**Given problem:** Reproduce the data word for word, from the start through the line containing "state / province: Sacatepéquez".

**Task input:**

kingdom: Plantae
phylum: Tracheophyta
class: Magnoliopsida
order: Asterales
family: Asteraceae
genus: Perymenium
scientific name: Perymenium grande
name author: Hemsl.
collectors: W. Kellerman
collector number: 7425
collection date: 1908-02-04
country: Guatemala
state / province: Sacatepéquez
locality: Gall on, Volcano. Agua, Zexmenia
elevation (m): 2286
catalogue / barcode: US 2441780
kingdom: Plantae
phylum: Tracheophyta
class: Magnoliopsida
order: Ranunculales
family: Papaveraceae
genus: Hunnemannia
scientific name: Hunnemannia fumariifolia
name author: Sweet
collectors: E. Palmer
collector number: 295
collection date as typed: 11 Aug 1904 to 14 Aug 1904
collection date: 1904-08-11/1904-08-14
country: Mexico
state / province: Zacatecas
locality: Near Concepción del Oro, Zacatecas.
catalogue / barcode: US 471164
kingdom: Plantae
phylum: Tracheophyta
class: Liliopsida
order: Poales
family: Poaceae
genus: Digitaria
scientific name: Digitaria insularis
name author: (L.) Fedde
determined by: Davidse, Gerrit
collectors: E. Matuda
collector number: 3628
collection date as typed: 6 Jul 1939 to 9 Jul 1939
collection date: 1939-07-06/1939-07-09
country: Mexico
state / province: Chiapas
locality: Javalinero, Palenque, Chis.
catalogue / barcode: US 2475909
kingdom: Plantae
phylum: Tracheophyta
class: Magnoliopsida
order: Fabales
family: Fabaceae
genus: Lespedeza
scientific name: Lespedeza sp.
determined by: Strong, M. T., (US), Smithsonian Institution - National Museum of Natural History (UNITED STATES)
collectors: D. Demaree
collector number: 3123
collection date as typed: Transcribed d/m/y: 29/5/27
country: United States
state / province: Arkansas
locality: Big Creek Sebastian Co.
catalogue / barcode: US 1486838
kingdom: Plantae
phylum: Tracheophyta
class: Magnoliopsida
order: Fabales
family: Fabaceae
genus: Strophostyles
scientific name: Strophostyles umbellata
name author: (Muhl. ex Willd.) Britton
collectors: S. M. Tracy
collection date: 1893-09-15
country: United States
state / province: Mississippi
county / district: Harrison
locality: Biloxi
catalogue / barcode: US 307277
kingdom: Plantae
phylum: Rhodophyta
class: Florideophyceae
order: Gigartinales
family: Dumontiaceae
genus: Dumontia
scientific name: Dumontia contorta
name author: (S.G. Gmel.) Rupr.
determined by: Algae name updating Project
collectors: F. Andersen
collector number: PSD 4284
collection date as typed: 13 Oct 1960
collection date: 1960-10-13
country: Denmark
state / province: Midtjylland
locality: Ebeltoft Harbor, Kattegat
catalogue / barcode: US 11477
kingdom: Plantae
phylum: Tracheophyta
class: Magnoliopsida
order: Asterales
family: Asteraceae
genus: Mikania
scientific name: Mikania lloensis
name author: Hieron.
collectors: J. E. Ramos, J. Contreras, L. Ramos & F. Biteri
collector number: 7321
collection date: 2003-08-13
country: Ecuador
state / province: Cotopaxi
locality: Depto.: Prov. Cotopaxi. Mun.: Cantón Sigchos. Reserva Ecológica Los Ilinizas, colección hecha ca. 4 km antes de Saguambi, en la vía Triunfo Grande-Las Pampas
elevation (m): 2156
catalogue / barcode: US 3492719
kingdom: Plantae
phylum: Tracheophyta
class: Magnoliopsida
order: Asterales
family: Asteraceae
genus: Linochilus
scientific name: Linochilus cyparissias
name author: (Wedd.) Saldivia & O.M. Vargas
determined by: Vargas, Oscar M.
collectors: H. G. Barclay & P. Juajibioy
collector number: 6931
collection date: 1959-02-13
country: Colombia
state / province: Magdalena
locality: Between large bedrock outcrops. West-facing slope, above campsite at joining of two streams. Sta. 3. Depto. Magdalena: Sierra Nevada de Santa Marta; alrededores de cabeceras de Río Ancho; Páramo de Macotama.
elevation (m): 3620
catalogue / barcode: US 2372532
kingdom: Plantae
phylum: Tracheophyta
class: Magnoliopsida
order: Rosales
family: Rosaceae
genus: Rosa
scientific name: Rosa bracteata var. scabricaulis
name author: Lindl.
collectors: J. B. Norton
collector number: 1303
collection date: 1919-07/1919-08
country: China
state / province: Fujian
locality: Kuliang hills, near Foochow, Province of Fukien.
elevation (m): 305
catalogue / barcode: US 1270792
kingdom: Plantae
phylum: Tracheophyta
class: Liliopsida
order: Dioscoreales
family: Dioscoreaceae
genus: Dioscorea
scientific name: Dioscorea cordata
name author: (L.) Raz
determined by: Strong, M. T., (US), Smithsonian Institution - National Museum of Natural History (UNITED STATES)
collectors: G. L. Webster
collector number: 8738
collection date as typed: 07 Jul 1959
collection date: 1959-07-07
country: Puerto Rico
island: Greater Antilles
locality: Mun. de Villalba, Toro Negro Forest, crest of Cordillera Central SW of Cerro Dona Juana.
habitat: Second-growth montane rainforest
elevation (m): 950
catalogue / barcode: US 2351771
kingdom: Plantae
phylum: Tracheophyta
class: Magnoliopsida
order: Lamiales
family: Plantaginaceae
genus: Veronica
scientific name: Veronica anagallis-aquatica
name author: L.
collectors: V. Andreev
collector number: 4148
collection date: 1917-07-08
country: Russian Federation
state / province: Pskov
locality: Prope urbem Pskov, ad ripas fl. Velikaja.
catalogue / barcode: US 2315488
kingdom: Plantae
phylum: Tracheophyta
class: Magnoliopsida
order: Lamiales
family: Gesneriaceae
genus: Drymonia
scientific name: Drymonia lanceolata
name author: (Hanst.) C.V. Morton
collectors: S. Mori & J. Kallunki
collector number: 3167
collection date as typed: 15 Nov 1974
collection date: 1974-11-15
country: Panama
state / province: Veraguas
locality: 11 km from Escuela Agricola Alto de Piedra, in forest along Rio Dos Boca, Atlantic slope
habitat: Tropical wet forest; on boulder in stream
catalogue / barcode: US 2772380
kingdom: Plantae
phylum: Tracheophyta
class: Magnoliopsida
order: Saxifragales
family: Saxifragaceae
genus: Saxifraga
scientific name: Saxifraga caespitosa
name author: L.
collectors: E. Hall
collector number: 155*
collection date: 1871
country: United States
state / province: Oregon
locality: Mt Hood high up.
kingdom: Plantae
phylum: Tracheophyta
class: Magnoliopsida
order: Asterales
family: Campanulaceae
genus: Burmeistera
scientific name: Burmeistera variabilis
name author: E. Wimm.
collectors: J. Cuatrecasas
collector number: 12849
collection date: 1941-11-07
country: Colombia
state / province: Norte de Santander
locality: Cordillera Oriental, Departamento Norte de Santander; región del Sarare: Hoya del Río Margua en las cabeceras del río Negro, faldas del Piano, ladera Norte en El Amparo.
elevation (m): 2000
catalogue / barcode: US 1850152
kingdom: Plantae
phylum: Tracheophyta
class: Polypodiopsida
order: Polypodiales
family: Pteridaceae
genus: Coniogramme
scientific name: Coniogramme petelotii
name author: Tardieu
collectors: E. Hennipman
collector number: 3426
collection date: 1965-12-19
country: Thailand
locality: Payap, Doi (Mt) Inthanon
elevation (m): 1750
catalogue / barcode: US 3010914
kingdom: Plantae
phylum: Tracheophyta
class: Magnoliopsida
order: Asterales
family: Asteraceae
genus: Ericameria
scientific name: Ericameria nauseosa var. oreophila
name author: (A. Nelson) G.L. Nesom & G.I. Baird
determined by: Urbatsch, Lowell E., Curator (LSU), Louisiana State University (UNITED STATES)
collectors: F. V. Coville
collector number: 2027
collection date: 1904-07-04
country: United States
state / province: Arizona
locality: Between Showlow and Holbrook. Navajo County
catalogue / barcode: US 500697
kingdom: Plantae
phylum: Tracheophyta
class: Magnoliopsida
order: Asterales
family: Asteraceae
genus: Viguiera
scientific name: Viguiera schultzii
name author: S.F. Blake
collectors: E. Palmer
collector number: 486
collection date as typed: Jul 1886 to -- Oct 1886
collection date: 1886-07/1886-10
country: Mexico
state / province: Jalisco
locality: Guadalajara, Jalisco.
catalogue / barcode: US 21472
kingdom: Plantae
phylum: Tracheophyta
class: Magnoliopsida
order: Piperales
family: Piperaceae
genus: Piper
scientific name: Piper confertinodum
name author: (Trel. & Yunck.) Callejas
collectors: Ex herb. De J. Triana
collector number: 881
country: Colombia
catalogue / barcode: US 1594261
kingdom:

**Correct answer:**
kingdom: Plantae
phylum: Tracheophyta
class: Magnoliopsida
order: Asterales
family: Asteraceae
genus: Perymenium
scientific name: Perymenium grande
name author: Hemsl.
collectors: W. Kellerman
collector number: 7425
collection date: 1908-02-04
country: Guatemala
state / province: Sacatepéquez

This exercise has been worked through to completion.